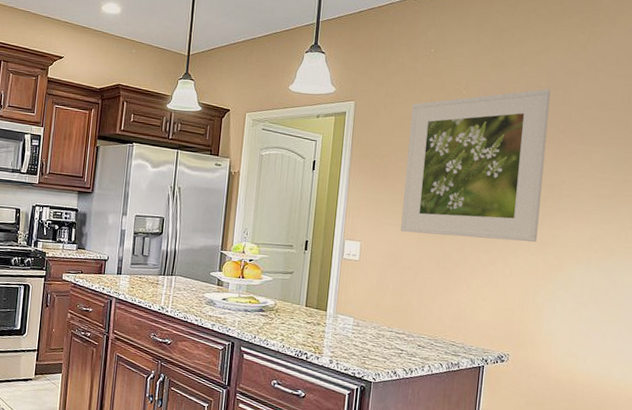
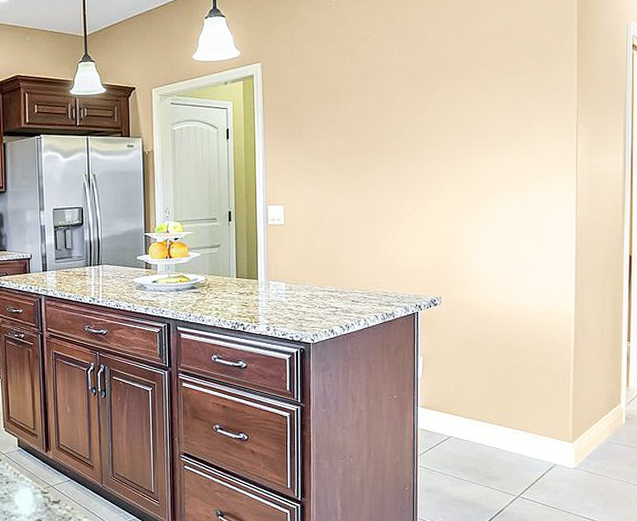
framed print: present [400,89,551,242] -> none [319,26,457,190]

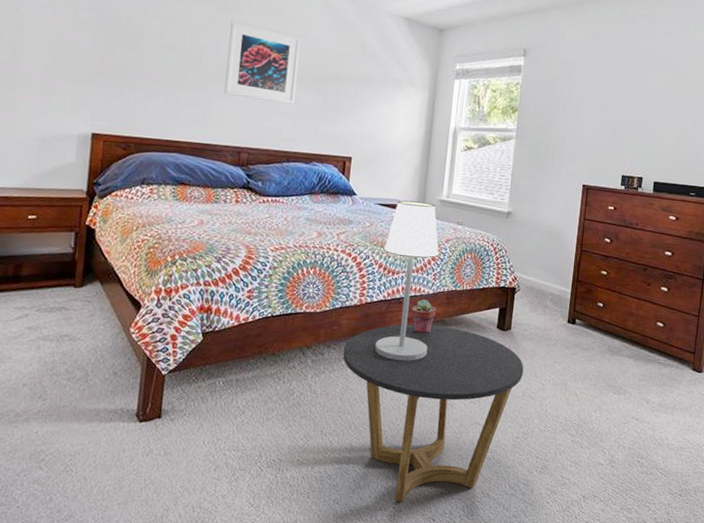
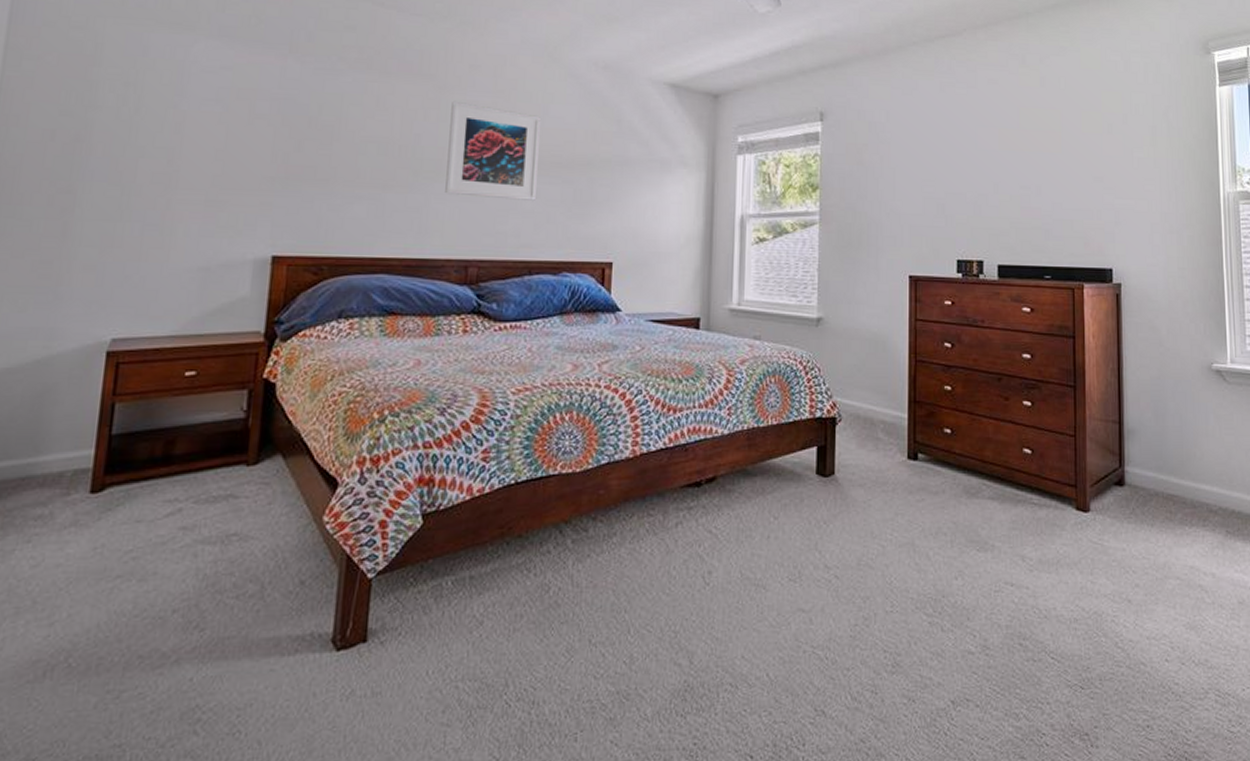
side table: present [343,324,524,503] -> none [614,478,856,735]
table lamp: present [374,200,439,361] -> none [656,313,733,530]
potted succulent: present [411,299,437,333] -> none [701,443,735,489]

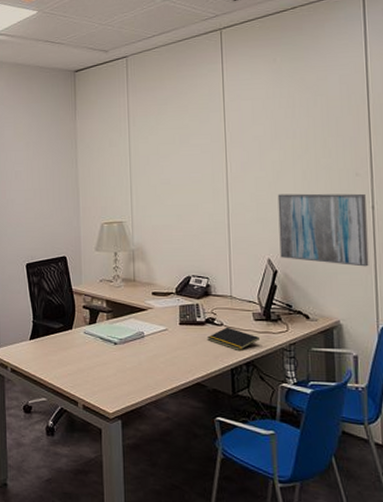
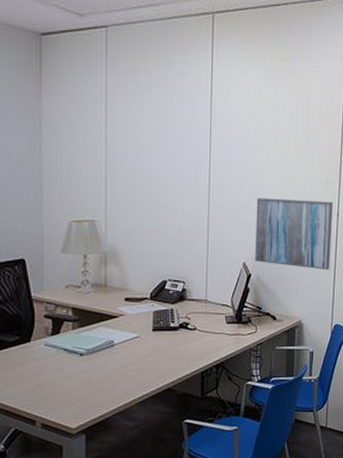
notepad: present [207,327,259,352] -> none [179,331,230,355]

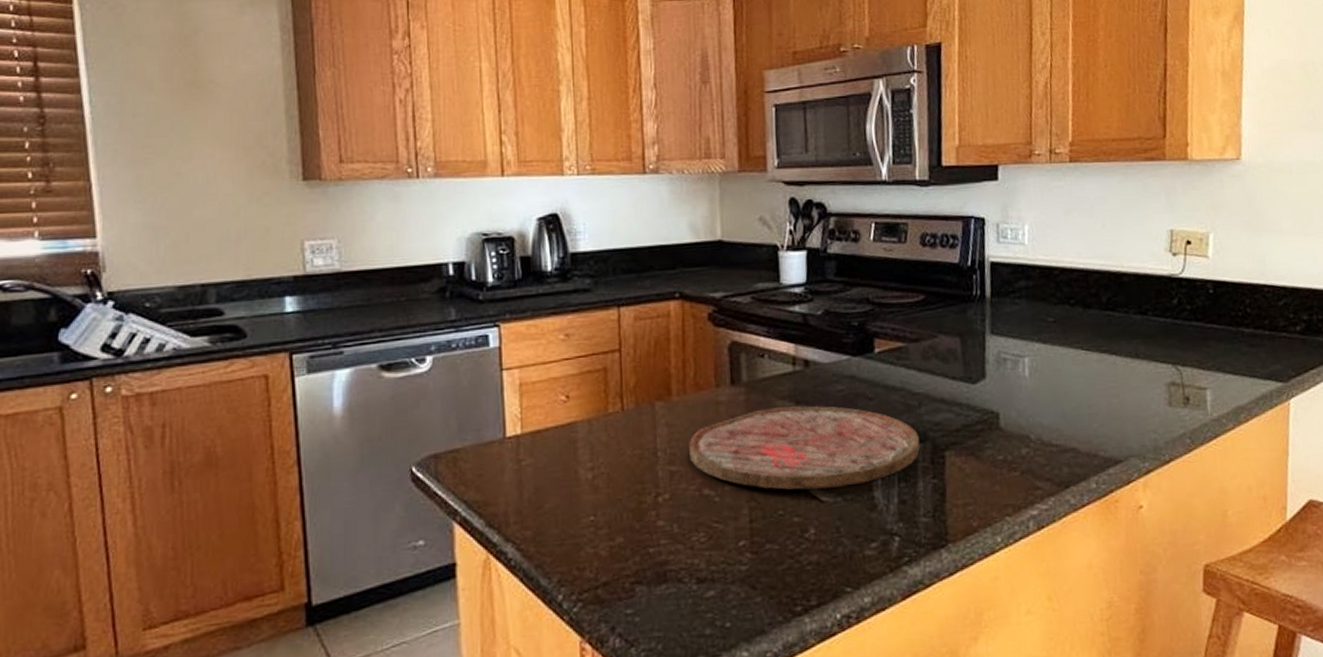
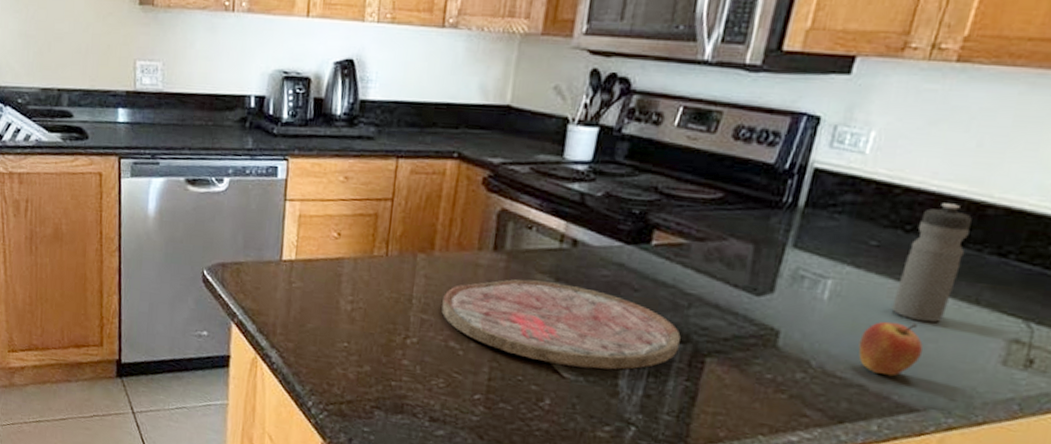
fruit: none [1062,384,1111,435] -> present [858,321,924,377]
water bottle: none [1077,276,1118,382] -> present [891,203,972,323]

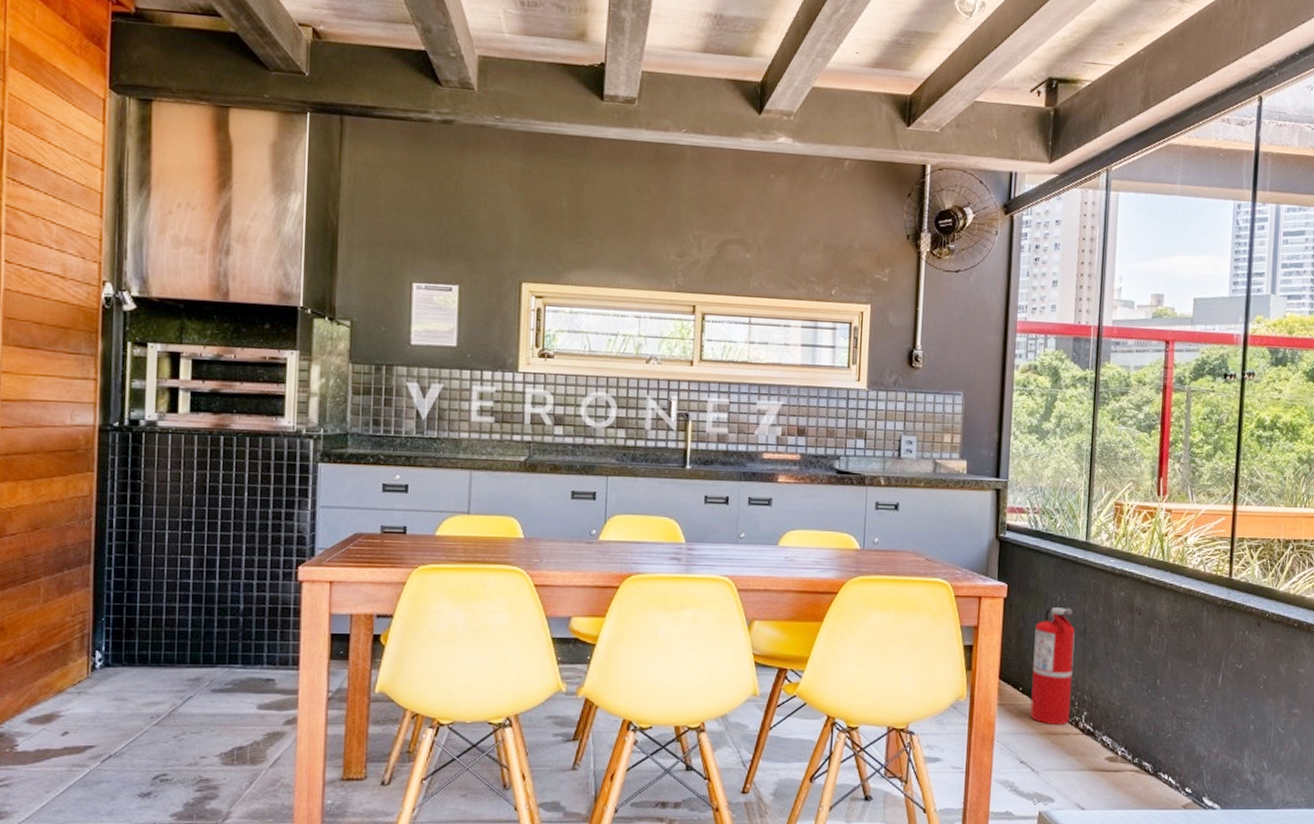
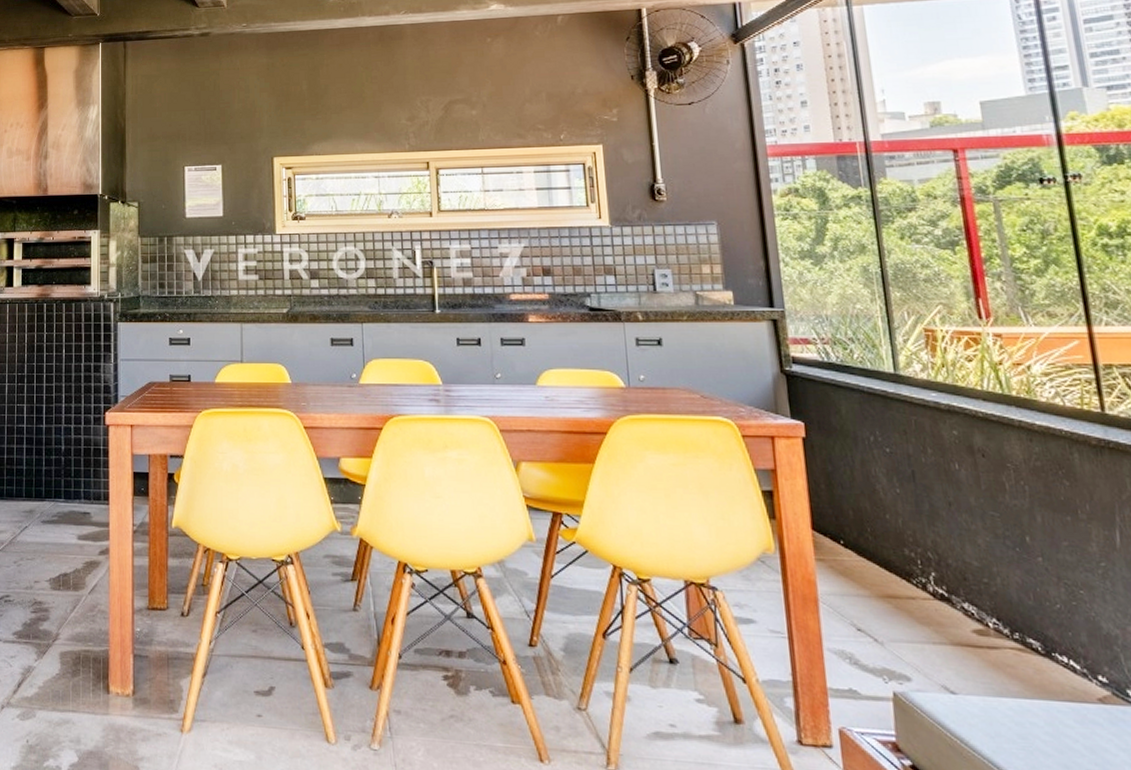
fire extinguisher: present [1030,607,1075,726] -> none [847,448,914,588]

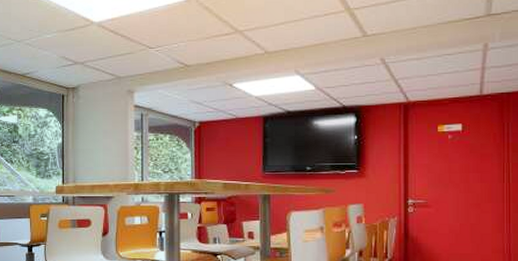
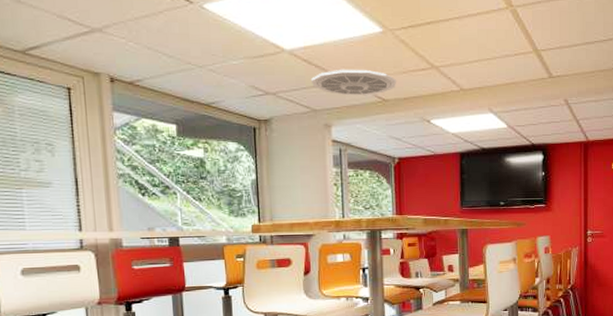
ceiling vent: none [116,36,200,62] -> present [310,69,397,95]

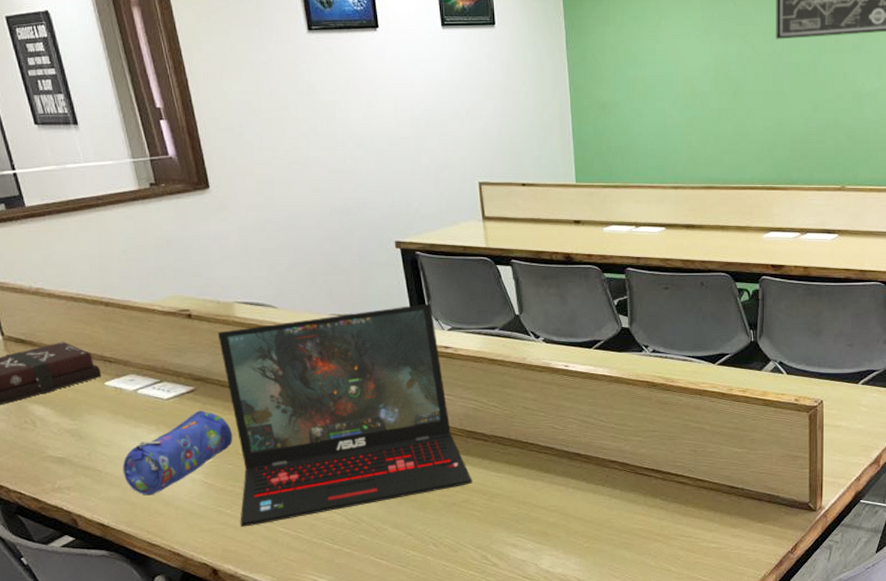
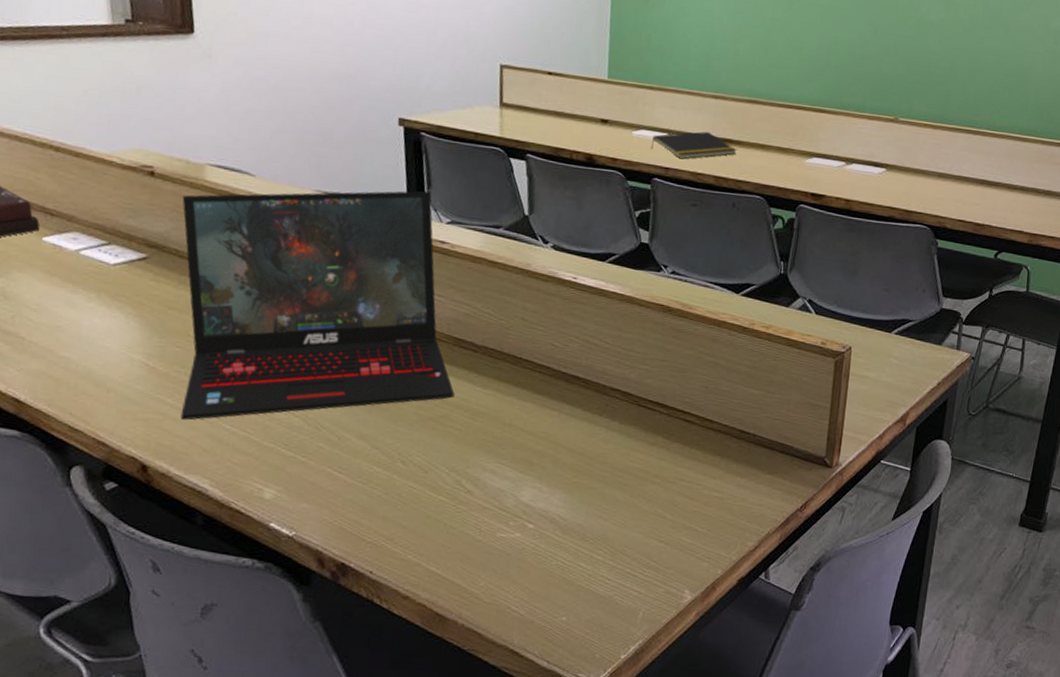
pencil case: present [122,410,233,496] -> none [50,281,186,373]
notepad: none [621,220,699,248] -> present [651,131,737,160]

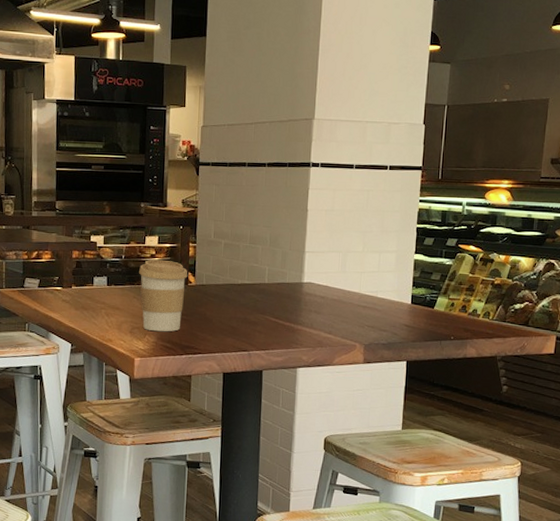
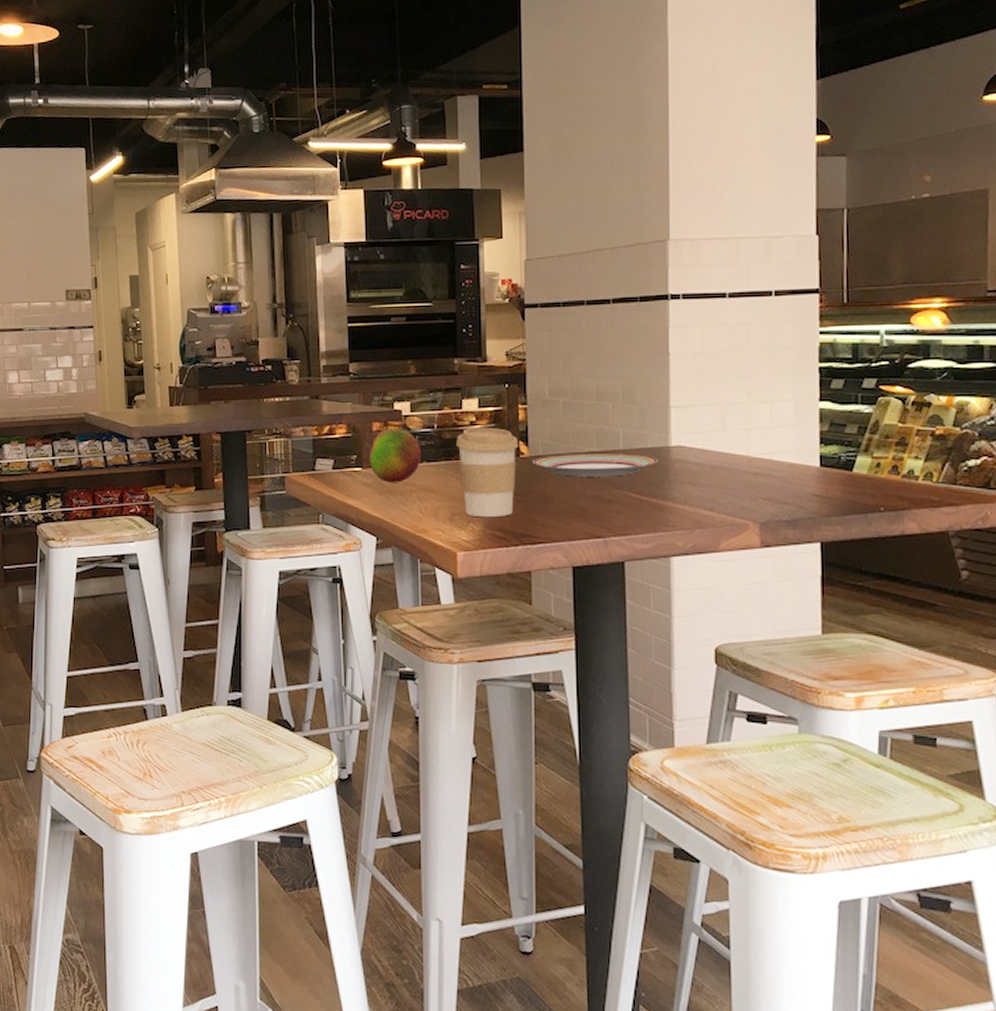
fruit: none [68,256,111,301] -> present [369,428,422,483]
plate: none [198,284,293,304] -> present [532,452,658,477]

┄┄┄┄┄┄

» **What you will do**:
What is wanted is the line containing "fruit: none [68,256,111,301]" and every line after it through the last line of the entries, printed exactly.

» **The completed task**:
fruit: none [68,256,111,301] -> present [369,428,422,483]
plate: none [198,284,293,304] -> present [532,452,658,477]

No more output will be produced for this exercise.